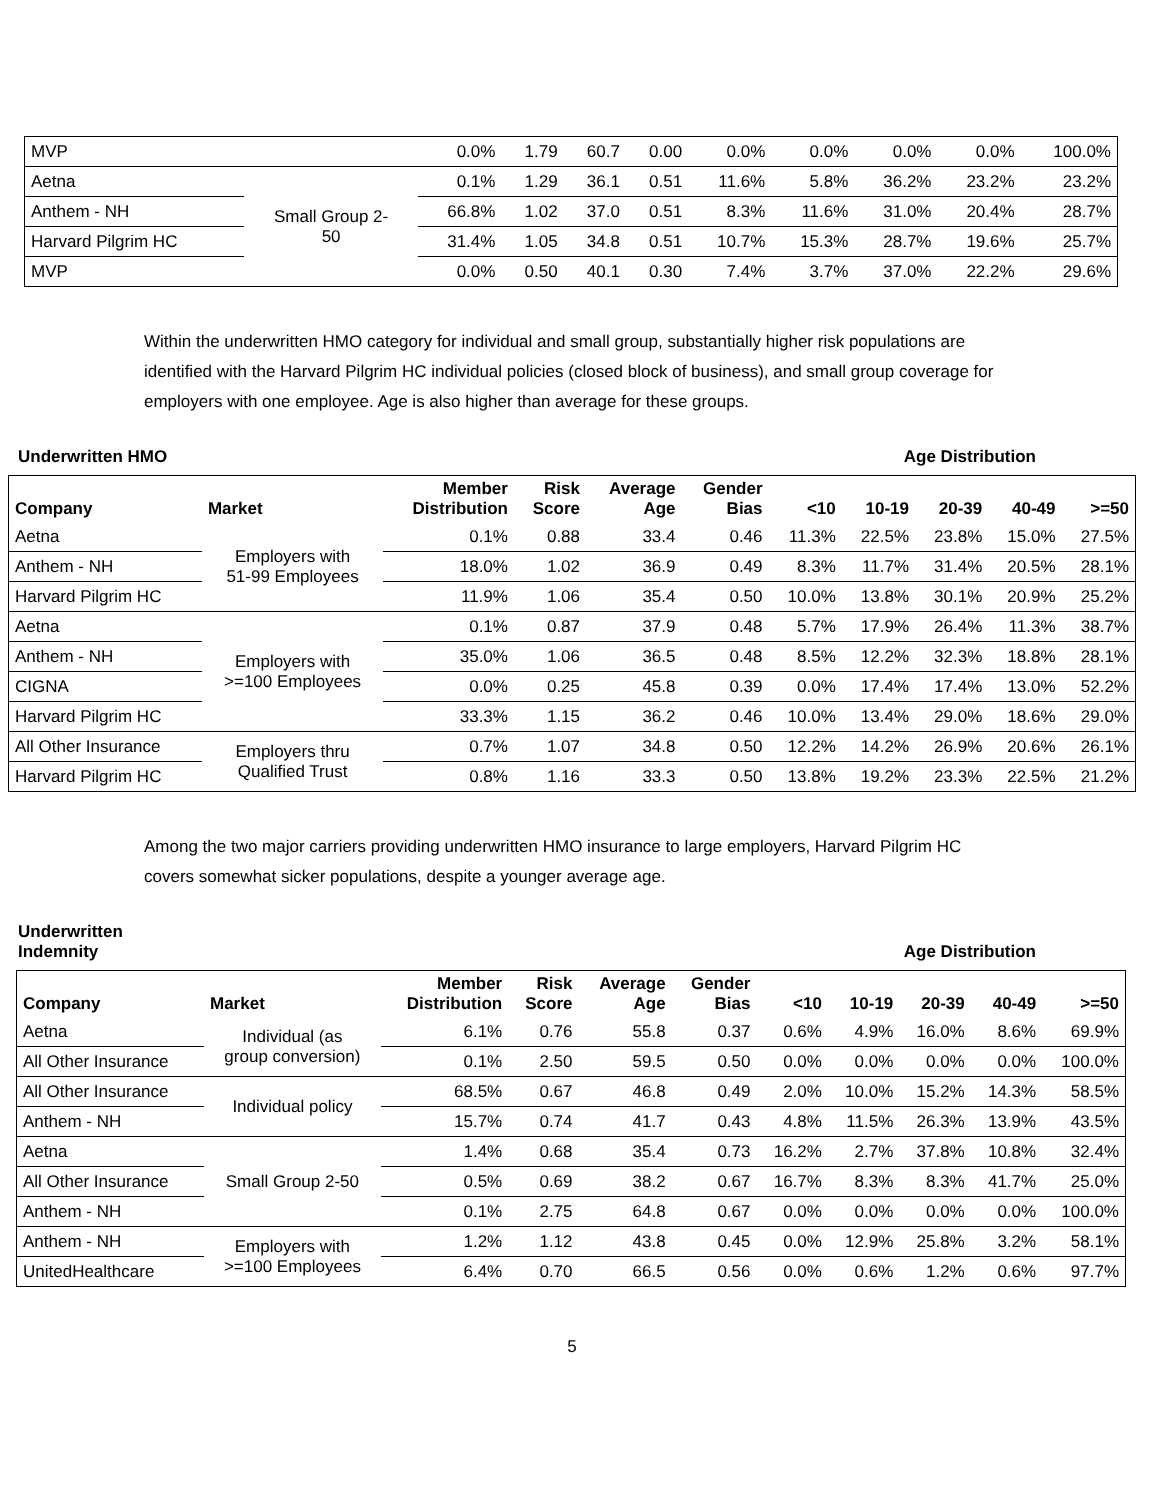| MVP | | 0.0% | 1.79 | 60.7 | 0.00 | 0.0% | 0.0% | 0.0% | 0.0% | 100.0% |
| Aetna | Small Group 2- 50 | 0.1% | 1.29 | 36.1 | 0.51 | 11.6% | 5.8% | 36.2% | 23.2% | 23.2% |
| Anthem - NH | | 66.8% | 1.02 | 37.0 | 0.51 | 8.3% | 11.6% | 31.0% | 20.4% | 28.7% |
| Harvard Pilgrim HC | | 31.4% | 1.05 | 34.8 | 0.51 | 10.7% | 15.3% | 28.7% | 19.6% | 25.7% |
| MVP | | 0.0% | 0.50 | 40.1 | 0.30 | 7.4% | 3.7% | 37.0% | 22.2% | 29.6% |
Within the underwritten HMO category for individual and small group, substantially higher risk populations are identified with the Harvard Pilgrim HC individual policies (closed block of business), and small group coverage for employers with one employee. Age is also higher than average for these groups.
Underwritten HMO Age Distribution
| Company | Market | Member Distribution | Risk Score | Average Age | Gender Bias | <10 | 10-19 | 20-39 | 40-49 | >=50 |
| --- | --- | --- | --- | --- | --- | --- | --- | --- | --- | --- |
| Aetna | Employers with 51-99 Employees | 0.1% | 0.88 | 33.4 | 0.46 | 11.3% | 22.5% | 23.8% | 15.0% | 27.5% |
| Anthem - NH | | 18.0% | 1.02 | 36.9 | 0.49 | 8.3% | 11.7% | 31.4% | 20.5% | 28.1% |
| Harvard Pilgrim HC | | 11.9% | 1.06 | 35.4 | 0.50 | 10.0% | 13.8% | 30.1% | 20.9% | 25.2% |
| Aetna | Employers with >=100 Employees | 0.1% | 0.87 | 37.9 | 0.48 | 5.7% | 17.9% | 26.4% | 11.3% | 38.7% |
| Anthem - NH | | 35.0% | 1.06 | 36.5 | 0.48 | 8.5% | 12.2% | 32.3% | 18.8% | 28.1% |
| CIGNA | | 0.0% | 0.25 | 45.8 | 0.39 | 0.0% | 17.4% | 17.4% | 13.0% | 52.2% |
| Harvard Pilgrim HC | | 33.3% | 1.15 | 36.2 | 0.46 | 10.0% | 13.4% | 29.0% | 18.6% | 29.0% |
| All Other Insurance | Employers thru Qualified Trust | 0.7% | 1.07 | 34.8 | 0.50 | 12.2% | 14.2% | 26.9% | 20.6% | 26.1% |
| Harvard Pilgrim HC | | 0.8% | 1.16 | 33.3 | 0.50 | 13.8% | 19.2% | 23.3% | 22.5% | 21.2% |
Among the two major carriers providing underwritten HMO insurance to large employers, Harvard Pilgrim HC covers somewhat sicker populations, despite a younger average age.
Underwritten
Indemnity Age Distribution
| Company | Market | Member Distribution | Risk Score | Average Age | Gender Bias | <10 | 10-19 | 20-39 | 40-49 | >=50 |
| --- | --- | --- | --- | --- | --- | --- | --- | --- | --- | --- |
| Aetna | Individual (as group conversion) | 6.1% | 0.76 | 55.8 | 0.37 | 0.6% | 4.9% | 16.0% | 8.6% | 69.9% |
| All Other Insurance | | 0.1% | 2.50 | 59.5 | 0.50 | 0.0% | 0.0% | 0.0% | 0.0% | 100.0% |
| All Other Insurance | Individual policy | 68.5% | 0.67 | 46.8 | 0.49 | 2.0% | 10.0% | 15.2% | 14.3% | 58.5% |
| Anthem - NH | | 15.7% | 0.74 | 41.7 | 0.43 | 4.8% | 11.5% | 26.3% | 13.9% | 43.5% |
| Aetna | Small Group 2-50 | 1.4% | 0.68 | 35.4 | 0.73 | 16.2% | 2.7% | 37.8% | 10.8% | 32.4% |
| All Other Insurance | | 0.5% | 0.69 | 38.2 | 0.67 | 16.7% | 8.3% | 8.3% | 41.7% | 25.0% |
| Anthem - NH | | 0.1% | 2.75 | 64.8 | 0.67 | 0.0% | 0.0% | 0.0% | 0.0% | 100.0% |
| Anthem - NH | Employers with >=100 Employees | 1.2% | 1.12 | 43.8 | 0.45 | 0.0% | 12.9% | 25.8% | 3.2% | 58.1% |
| UnitedHealthcare | | 6.4% | 0.70 | 66.5 | 0.56 | 0.0% | 0.6% | 1.2% | 0.6% | 97.7% |
5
────────────────
Instructions for the task: Look through the entries above and quote exactly the lines from the line with "Indemnity Age Distribution" to the line with "14.3% | 58.5% |", counting both of those lines.

Solution for this problem:
Indemnity Age Distribution
| Company | Market | Member Distribution | Risk Score | Average Age | Gender Bias | <10 | 10-19 | 20-39 | 40-49 | >=50 |
| --- | --- | --- | --- | --- | --- | --- | --- | --- | --- | --- |
| Aetna | Individual (as group conversion) | 6.1% | 0.76 | 55.8 | 0.37 | 0.6% | 4.9% | 16.0% | 8.6% | 69.9% |
| All Other Insurance | | 0.1% | 2.50 | 59.5 | 0.50 | 0.0% | 0.0% | 0.0% | 0.0% | 100.0% |
| All Other Insurance | Individual policy | 68.5% | 0.67 | 46.8 | 0.49 | 2.0% | 10.0% | 15.2% | 14.3% | 58.5% |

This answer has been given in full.